There was virtually no evidence that the Season of Good Will had touched the soul of the Tanaiste or his colleagues in the final days of the Dail term.
All that was missing was a few cries of “Bah, humbug” to make the mood truly Dickensian. Not that I am comparing the Tanaiste to Ebenezer Scrooge. Perish the thought. Such a comparison would be unkind and unfair, especially to Scrooge, as he ultimately proved that he was capable of redemption.
If I was to compare Mr Gilmore to a Dickens character it would, most likely, be Mr Bumble, the Beadle in Oliver Twist. He is the one who explodes with rage when Oliver dares to ask for more food. Deputies Keaveney and Shortall know what that experience looks and sounds like, as do all those whose respite care grants were cut.
While some might argue that the Minister for Health would fill the role of Bumble better than Gilmore, the reality is that, for all his faults, Dr Reilly has not yet plumbed the depths reached by Deputies Gilmore and Rabbitte.
Moving from one wing of Labour to the other, while it might be easy to see Joan Burton in the role of Mrs Bumble (nee Corney), the woman whose marriage to Bumble sees his life become a misery and their careers end in failure, there is a bit more of the Miss Havisham about the Minister for Social Protection.
Like the Dickens character, all her actions and pronouncements have to be viewed through the prism of her past loss. In Ms Burton’s case, it is not getting the role she truly coveted: Finance. In Havisham’s case, it is her abandonment at the altar.
The role of Uriah Heep is a more difficult one to assign. Though there are several candidates around the cabinet table who exhibit Heep’s yes-man obsequiousness, none demonstrate his cloying shows of humility. Indeed, when it comes to humbleness, it is hard to conceive of anyone more the antithesis of Heep than Minister Rabbitte.
As for the Taoiseach, he is probably the toughest to cast. Doubtless he would see himself as a cross between Little Nell and Nicholas Nickleby: the gallant, put-upon hero who struggled through adversity and cruel injustice to emerge as a successful man of the people.

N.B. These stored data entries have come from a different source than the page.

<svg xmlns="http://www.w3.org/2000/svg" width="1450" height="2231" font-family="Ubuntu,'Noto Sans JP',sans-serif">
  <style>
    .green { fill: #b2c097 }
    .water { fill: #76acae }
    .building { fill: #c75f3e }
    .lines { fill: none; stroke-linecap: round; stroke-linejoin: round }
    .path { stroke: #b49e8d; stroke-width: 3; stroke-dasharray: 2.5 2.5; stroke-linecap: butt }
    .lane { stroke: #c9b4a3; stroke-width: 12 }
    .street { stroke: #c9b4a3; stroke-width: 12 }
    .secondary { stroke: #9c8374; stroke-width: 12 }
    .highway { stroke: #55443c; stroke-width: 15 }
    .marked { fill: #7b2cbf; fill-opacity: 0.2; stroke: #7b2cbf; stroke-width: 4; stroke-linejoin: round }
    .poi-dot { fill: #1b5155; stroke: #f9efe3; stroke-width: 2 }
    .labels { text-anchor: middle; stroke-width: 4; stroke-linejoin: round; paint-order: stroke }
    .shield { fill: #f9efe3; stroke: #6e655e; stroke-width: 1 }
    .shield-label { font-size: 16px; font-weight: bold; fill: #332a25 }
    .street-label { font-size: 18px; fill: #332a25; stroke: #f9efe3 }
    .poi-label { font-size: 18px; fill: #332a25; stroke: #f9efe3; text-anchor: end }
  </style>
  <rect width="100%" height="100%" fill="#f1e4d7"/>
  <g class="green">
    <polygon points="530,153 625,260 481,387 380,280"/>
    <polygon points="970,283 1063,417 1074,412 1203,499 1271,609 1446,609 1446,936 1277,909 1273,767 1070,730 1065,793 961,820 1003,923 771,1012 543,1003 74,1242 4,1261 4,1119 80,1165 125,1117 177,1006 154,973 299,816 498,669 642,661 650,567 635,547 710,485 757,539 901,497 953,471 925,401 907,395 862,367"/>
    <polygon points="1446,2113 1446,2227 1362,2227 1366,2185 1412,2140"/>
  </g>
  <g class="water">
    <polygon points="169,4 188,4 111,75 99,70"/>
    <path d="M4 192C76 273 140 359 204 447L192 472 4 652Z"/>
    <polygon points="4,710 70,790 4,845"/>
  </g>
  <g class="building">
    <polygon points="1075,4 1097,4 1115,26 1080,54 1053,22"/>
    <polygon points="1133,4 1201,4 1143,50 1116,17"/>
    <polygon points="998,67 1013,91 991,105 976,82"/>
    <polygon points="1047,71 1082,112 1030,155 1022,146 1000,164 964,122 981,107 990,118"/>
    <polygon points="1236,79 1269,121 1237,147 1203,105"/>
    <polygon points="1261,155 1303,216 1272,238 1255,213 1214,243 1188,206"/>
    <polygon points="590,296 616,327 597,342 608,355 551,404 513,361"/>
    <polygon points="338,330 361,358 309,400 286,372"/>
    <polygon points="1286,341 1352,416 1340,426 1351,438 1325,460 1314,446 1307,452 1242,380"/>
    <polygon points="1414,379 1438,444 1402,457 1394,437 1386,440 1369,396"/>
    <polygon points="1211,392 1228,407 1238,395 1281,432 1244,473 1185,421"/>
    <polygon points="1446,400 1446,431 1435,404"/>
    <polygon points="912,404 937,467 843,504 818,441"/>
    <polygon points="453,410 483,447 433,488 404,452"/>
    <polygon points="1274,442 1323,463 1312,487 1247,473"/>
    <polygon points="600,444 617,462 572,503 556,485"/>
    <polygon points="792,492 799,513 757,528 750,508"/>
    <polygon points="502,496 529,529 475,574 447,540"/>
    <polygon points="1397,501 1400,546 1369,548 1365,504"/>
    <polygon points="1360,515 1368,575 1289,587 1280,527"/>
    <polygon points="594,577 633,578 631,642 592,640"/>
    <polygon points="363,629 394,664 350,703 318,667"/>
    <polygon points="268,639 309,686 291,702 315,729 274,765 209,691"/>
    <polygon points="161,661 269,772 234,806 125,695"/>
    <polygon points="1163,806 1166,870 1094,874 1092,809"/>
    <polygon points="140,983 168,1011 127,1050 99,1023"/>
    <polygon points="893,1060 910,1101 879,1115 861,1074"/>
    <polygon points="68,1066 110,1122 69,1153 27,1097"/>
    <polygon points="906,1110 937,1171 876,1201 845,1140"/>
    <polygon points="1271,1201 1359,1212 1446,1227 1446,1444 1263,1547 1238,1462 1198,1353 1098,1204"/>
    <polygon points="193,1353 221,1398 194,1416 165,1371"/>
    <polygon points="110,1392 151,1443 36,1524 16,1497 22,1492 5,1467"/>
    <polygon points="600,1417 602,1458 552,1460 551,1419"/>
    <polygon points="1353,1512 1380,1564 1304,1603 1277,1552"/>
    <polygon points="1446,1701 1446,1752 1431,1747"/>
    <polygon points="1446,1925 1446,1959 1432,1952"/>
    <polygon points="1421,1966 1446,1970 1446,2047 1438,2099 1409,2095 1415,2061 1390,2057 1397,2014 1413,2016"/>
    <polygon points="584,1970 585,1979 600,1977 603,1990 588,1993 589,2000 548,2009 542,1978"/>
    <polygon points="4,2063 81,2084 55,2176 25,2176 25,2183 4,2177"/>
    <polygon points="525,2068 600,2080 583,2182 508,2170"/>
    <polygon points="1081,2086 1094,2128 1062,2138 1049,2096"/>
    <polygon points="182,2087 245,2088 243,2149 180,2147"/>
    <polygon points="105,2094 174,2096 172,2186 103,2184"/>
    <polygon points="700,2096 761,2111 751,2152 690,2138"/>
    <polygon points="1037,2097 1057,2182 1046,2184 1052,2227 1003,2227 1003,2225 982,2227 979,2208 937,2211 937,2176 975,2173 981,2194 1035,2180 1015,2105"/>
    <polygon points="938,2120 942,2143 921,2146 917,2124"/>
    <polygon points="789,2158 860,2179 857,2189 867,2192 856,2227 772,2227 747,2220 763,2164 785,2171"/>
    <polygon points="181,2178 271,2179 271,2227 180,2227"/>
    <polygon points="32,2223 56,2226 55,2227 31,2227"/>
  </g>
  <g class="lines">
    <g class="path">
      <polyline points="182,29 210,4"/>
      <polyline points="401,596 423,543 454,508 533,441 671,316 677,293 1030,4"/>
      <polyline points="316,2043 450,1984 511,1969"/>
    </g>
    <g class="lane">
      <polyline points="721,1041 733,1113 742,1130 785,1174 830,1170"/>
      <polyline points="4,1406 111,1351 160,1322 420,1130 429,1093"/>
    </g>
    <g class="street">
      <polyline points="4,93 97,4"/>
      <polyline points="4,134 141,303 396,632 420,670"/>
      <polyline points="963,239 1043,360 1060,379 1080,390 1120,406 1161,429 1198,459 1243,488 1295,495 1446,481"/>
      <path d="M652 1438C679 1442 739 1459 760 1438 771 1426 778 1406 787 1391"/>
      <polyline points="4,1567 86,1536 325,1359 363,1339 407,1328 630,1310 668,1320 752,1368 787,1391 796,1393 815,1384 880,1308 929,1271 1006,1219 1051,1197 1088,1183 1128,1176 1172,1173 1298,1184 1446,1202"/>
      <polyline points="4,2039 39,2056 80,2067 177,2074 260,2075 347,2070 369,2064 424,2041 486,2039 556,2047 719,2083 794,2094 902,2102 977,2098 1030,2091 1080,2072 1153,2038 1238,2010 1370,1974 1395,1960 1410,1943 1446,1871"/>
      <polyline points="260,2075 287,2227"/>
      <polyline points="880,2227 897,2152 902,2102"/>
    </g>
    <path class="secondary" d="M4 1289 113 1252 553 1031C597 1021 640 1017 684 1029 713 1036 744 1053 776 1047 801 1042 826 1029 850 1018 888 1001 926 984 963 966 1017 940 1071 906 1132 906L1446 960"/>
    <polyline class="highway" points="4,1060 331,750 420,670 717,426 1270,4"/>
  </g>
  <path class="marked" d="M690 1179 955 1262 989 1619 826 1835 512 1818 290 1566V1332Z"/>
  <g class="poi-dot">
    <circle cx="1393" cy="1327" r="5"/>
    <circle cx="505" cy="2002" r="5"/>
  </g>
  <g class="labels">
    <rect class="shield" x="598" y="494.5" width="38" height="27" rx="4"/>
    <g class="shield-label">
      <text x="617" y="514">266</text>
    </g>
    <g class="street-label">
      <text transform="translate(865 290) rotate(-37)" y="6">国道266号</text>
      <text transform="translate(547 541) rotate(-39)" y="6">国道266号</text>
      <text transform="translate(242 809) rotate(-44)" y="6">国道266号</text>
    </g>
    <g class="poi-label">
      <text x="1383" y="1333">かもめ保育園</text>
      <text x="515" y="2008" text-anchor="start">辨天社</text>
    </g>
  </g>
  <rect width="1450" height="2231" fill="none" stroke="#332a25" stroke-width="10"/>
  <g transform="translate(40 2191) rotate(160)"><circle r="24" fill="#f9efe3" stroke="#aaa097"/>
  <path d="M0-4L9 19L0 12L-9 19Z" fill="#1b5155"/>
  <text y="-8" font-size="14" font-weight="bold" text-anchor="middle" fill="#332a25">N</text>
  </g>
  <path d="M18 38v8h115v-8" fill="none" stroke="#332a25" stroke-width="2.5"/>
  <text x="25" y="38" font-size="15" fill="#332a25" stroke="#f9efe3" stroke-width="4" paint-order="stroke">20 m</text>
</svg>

While that may have been how he wanted to portray himself two years ago, the reality is that he is now more like a bizarre cross between the hapless Mr Micawber and the hard-hearted Mr Gradgrind.
Like Micawber, he ducks and dives his way through life as he waits for “something to turn up”, such as a deal on banking debt, perhaps? Meanwhile, he embraces hardship with the words, “Welcome misery, hunger, tempest and beggary!”, though in Enda’s case, the Mr Gradgrind element comes to the fore, as these are all things to be welcomed and imposed on those in his care, not himself.
So there they are, the Cabinet’s cast of Dickensian characters. If only they were not just playacting at it.